This totally belongs in a novel. Memoirs, I tend to avoid, no matter who wrote 'em, but fictionalize it, and I'm hooked. John Sedgwick makes "Blood Moon" read like fiction. Which can be troublesome, because he's in the POV of someone who didn't read or write, in the 19thC, describing the weather, inner monologues, dialogue - well, can take away from the authenticity of a history book, even though it's bringing dry, dead history to life. Anyway: you might like Laura Frantz, a descendant of Daniel Boone, and her novel "The Frontiersman's Daughter." - I love that one!

Links, comments on Blood Moon here - Just FYI! - no obligation to slog through a long review:
https://steemit.com/writing/@carolkean/blood-moon-by-john-sedgwick-keangrooview-21-march-2018

Funny, one of my grandmother's friends, when I was growing up, was Laura Geronimo, Geronimo's daughter. She was in her nineties at the time, but still had her wits about her, and was a wise woman in every way.

Places really can speak to us. Strongly. It's as if those who lived there before us do live on in spirit!

Indeed they can.
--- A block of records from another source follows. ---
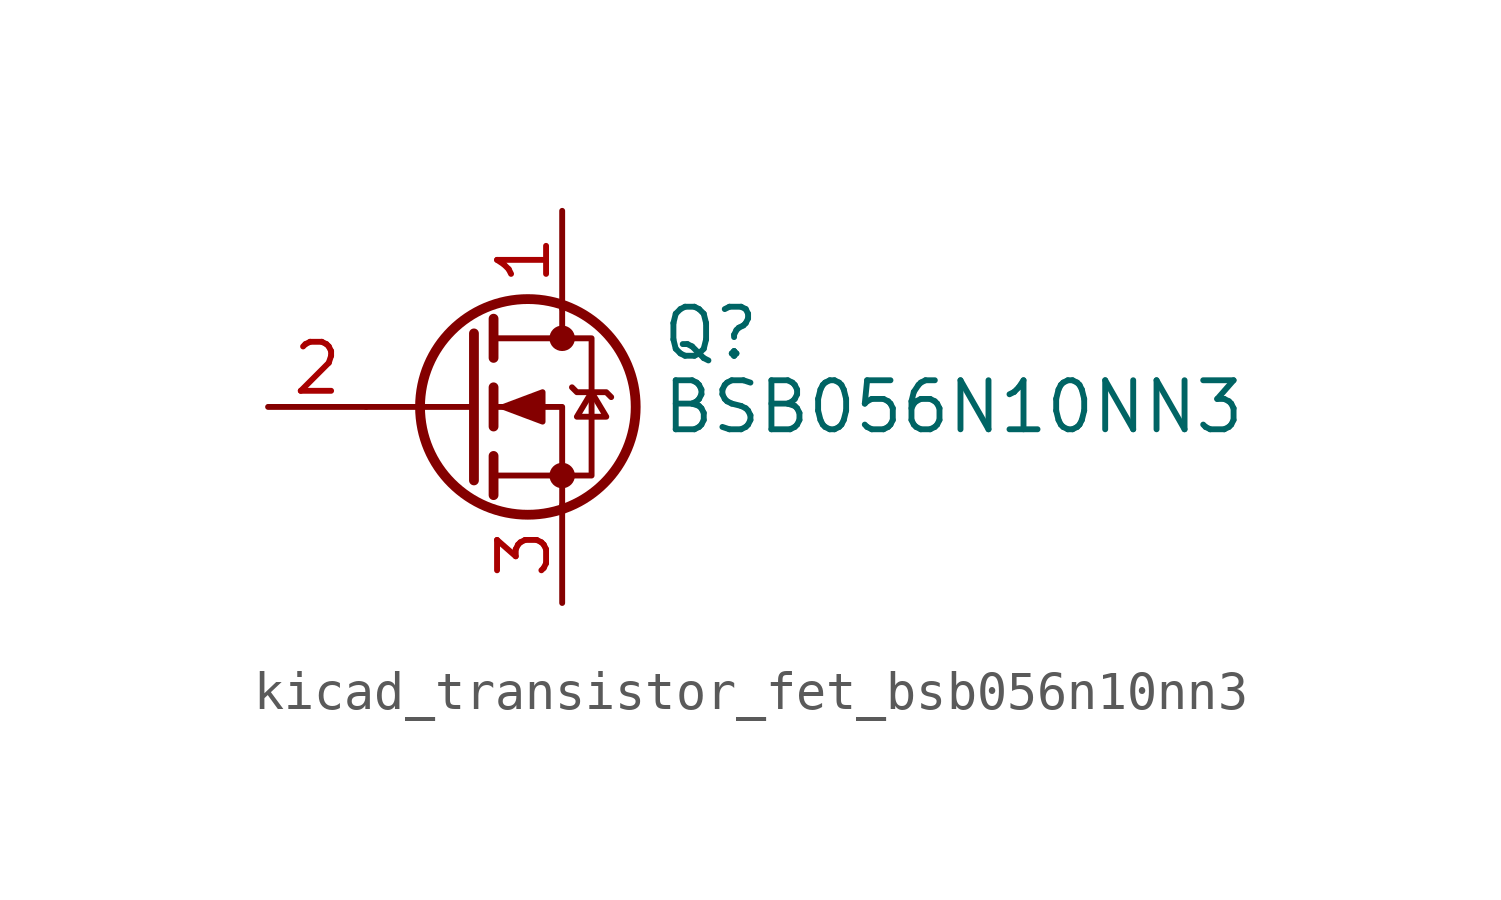
<source format=kicad_sym>
(kicad_symbol_lib
  (version 20220914)
  (generator kicad_symbol_editor)
  (symbol "kicad_transistor_fet_bsb056n10nn3"
    (pin_names hide)
    (property "Reference" "Q"
      (at 5.08 1.905 0)
      (effects (font (size 1.27 1.27)) (justify left)))
    (property "Value" "BSB056N10NN3"
      (at 5.08 0 0)
      (effects (font (size 1.27 1.27)) (justify left)))
    (symbol "kicad_transistor_fet_bsb056n10nn3_0_1"
      (polyline (pts (xy 0.254 0) (xy -2.54 0)) (stroke (width 0) (type default)) (fill (type none)))
      (polyline (pts (xy 0.254 1.905) (xy 0.254 -1.905)) (stroke (width 0.254) (type default)) (fill (type none)))
      (polyline (pts (xy 0.762 -1.27) (xy 0.762 -2.286)) (stroke (width 0.254) (type default)) (fill (type none)))
      (polyline (pts (xy 0.762 0.508) (xy 0.762 -0.508)) (stroke (width 0.254) (type default)) (fill (type none)))
      (polyline (pts (xy 0.762 2.286) (xy 0.762 1.27)) (stroke (width 0.254) (type default)) (fill (type none)))
      (polyline (pts (xy 2.54 2.54) (xy 2.54 1.778)) (stroke (width 0) (type default)) (fill (type none)))
      (polyline (pts (xy 2.54 -2.54) (xy 2.54 0) (xy 0.762 0)) (stroke (width 0) (type default)) (fill (type none)))
      (polyline (pts (xy 0.762 -1.778) (xy 3.302 -1.778) (xy 3.302 1.778) (xy 0.762 1.778)) (stroke (width 0) (type default)) (fill (type none)))
      (polyline (pts (xy 1.016 0) (xy 2.032 0.381) (xy 2.032 -0.381) (xy 1.016 0)) (stroke (width 0) (type default)) (fill (type outline)))
      (polyline (pts (xy 2.794 0.508) (xy 2.921 0.381) (xy 3.683 0.381) (xy 3.81 0.254)) (stroke (width 0) (type default)) (fill (type none)))
      (polyline (pts (xy 3.302 0.381) (xy 2.921 -0.254) (xy 3.683 -0.254) (xy 3.302 0.381)) (stroke (width 0) (type default)) (fill (type none)))
      (circle (center 1.651 0) (radius 2.794) (stroke (width 0.254) (type default)) (fill (type none)))
      (circle (center 2.54 -1.778) (radius 0.254) (stroke (width 0) (type default)) (fill (type outline)))
      (circle (center 2.54 1.778) (radius 0.254) (stroke (width 0) (type default)) (fill (type outline))))
    (symbol "kicad_transistor_fet_bsb056n10nn3_1_1"
      (pin passive line (at 2.54 5.08 270) (length 2.54) (name "D" (effects (font (size 1.27 1.27)))) (number "1" (effects (font (size 1.27 1.27)))))
      (pin input line (at -5.08 0 0) (length 2.54) (name "G" (effects (font (size 1.27 1.27)))) (number "2" (effects (font (size 1.27 1.27)))))
      (pin passive line (at 2.54 -5.08 90) (length 2.54) (name "S" (effects (font (size 1.27 1.27)))) (number "3" (effects (font (size 1.27 1.27))))))))
</source>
That much I've known since childhood.

Calfkiller has spoken to me since we got here, long before I knew of him, or what little I know of his story, I kept seeing him mentally as a young man, sitting cross-legged with his eyes closed next to the spring in our cave by the river.

The funny thing is that, when I once asked his name, I literally got the mental image of a raised eyebrow, as if to say, "Do you really need to ask?" His home was along the banks of our river, and so our small cave would doubtless have been well known to him.